Source text:

.....

Types and Power Series

In this post I'm going to try and introduce the two major components of Algebraic Data Types (ADT's), what connection they have with algebra, and some cool algebraic magic we can do on ADT's by representing them as a power series.

Choice as a Sum

Say we want to represent a number as being either an integer, or a floating point number. We might declare the type as Num = Choice Int Float or Num = Int or Float, or perhaps as Num = Int | Float, as a shorthand.

However we want to write it, the meaning of it doesn't change: we're choosing between two types. The Syntax is flexible but the Semantics is set in stone.

Now, this new 'Choice' operator we've created has a couple of interesting properties.

  • It is commutative: choosing between A and B should be the same as choosing between B and A.
  • It is associative: choosing first between A and B, and then between C should be the same as choosing between B and C and then A. Essentially, it doesn't matter in what order we make our choices, we're still choosing between three things and end up only with one of them.

So we can write Num = Int | Float or Num = Float | Int, since it is commutative.
We can also write Num = (Int | Float) | Double as Num = Int | (Float | Double) or even without any ambiguity Num = Int | Float | Double, since the Choice is associative.

Alright, we can choose between things in any order. Anything else we can find out about Choice?

Well, we can try and figure out how many elements/values our new type we created with Choice has.

Let's take the type BoolOrByte = Bool | Byte. So, we have a type Bool, which can be True or False, and we have a type Byte that has $2^8 = 256$ possible values. Then BoolOrByte is either one of 2 Bool values or one of the 256 Byte values, and so BoolOrByte can have $2 + 256 = 258$ values.

In general, the number of values a Choice type can have is the sum of the number of values of the choosable types, which we can write as #AorB = #(A | B) = #A + #B

Empty/Zero Type

There's a pretty weird type that I want you to consider right now. There are a lot of types: Int, Bool, String, each with a varying number of elements of that type. If Int is a 64-bit integer there are 2⁶⁴ elements, Bool has 2 elements and String has an infinite amount of elements!

But what about a type that has no elements, no possible values? That type is usually referred to as the Empty Type or Zero Type.

You can't do much with the Zero Type, but that's kind of the point. It's whole purpose is to represent something that can't be built. It's not very useful, I'll say that much, but it does have it's niche use cases, such as representing a non terminating function by giving it a type Int -> Empty. More advanced type systems can use it to represent the falsity of a proposition, but that's way beyond the scope of this little post.

.....

Instruction A: Repeat word for word the part of the types and power series post that runs between "Empty/Zero Type" and "this little post.", inclusive.

.....

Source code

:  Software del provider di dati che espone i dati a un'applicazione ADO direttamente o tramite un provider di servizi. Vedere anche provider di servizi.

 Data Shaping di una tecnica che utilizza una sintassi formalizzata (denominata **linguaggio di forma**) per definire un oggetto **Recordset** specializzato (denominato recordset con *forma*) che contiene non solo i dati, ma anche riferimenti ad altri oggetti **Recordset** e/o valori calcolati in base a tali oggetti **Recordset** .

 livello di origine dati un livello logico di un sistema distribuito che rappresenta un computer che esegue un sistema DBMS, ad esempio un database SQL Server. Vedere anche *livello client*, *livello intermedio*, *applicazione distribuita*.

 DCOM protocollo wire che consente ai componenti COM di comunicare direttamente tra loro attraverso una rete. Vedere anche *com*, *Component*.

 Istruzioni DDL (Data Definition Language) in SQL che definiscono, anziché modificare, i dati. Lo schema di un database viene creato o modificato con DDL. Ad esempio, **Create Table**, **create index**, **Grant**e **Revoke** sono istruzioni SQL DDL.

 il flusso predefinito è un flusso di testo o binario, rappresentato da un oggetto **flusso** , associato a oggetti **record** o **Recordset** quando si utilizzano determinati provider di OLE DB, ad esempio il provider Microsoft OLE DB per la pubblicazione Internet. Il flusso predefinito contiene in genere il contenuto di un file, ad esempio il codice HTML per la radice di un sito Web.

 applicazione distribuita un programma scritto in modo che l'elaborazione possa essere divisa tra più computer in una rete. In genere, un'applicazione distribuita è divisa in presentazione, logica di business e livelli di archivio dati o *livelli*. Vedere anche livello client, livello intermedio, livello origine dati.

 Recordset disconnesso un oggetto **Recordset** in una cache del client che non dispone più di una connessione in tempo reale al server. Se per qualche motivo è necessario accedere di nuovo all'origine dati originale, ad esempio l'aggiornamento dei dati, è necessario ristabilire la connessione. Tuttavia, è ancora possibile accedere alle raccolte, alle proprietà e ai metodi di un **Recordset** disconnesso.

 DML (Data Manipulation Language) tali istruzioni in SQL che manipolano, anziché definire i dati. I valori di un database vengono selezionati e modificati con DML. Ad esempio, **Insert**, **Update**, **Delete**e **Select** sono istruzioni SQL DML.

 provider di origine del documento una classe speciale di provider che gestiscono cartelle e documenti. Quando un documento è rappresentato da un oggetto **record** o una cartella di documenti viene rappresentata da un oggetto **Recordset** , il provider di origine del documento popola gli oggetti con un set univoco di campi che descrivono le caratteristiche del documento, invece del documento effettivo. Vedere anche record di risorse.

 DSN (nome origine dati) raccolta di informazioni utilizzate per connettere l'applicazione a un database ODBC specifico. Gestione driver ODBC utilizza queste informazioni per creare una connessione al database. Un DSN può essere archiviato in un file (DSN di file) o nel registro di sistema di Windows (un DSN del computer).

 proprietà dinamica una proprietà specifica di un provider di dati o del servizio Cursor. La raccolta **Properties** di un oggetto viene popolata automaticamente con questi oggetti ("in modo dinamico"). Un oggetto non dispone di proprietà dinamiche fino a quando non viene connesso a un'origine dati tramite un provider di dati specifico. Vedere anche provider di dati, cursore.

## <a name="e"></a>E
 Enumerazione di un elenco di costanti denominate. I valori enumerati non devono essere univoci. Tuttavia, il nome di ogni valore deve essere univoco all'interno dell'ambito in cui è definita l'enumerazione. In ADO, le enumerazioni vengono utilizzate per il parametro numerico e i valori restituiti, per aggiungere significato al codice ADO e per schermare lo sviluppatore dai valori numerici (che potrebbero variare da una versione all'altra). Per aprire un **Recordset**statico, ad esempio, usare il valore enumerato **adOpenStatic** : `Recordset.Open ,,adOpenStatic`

.....

Instruction B: Arrange the lines of the listing between the lines holding "livello di origine" and "il flusso predefinito è", inclusive, as a Markdown table with the columns Row and Line, and leave out blank lines.

Solution A:
Empty/Zero Type

There's a pretty weird type that I want you to consider right now. There are a lot of types: Int, Bool, String, each with a varying number of elements of that type. If Int is a 64-bit integer there are 2⁶⁴ elements, Bool has 2 elements and String has an infinite amount of elements!

But what about a type that has no elements, no possible values? That type is usually referred to as the Empty Type or Zero Type.

You can't do much with the Zero Type, but that's kind of the point. It's whole purpose is to represent something that can't be built. It's not very useful, I'll say that much, but it does have it's niche use cases, such as representing a non terminating function by giving it a type Int -> Empty. More advanced type systems can use it to represent the falsity of a proposition, but that's way beyond the scope of this little post.

Solution B:
| Row | Line |
|---|---|
| 1 |  livello di origine dati un livello logico di un sistema distribuito che rappresenta un computer che esegue un sistema DBMS, ad esempio un database SQL Server. Vedere anche *livello client*, *livello intermedio*, *applicazione distribuita*. |
| 2 |  DCOM protocollo wire che consente ai componenti COM di comunicare direttamente tra loro attraverso una rete. Vedere anche *com*, *Component*. |
| 3 |  Istruzioni DDL (Data Definition Language) in SQL che definiscono, anziché modificare, i dati. Lo schema di un database viene creato o modificato con DDL. Ad esempio, **Create Table**, **create index**, **Grant**e **Revoke** sono istruzioni SQL DDL. |
| 4 |  il flusso predefinito è un flusso di testo o binario, rappresentato da un oggetto **flusso** , associato a oggetti **record** o **Recordset** quando si utilizzano determinati provider di OLE DB, ad esempio il provider Microsoft OLE DB per la pubblicazione Internet. Il flusso predefinito contiene in genere il contenuto di un file, ad esempio il codice HTML per la radice di un sito Web. |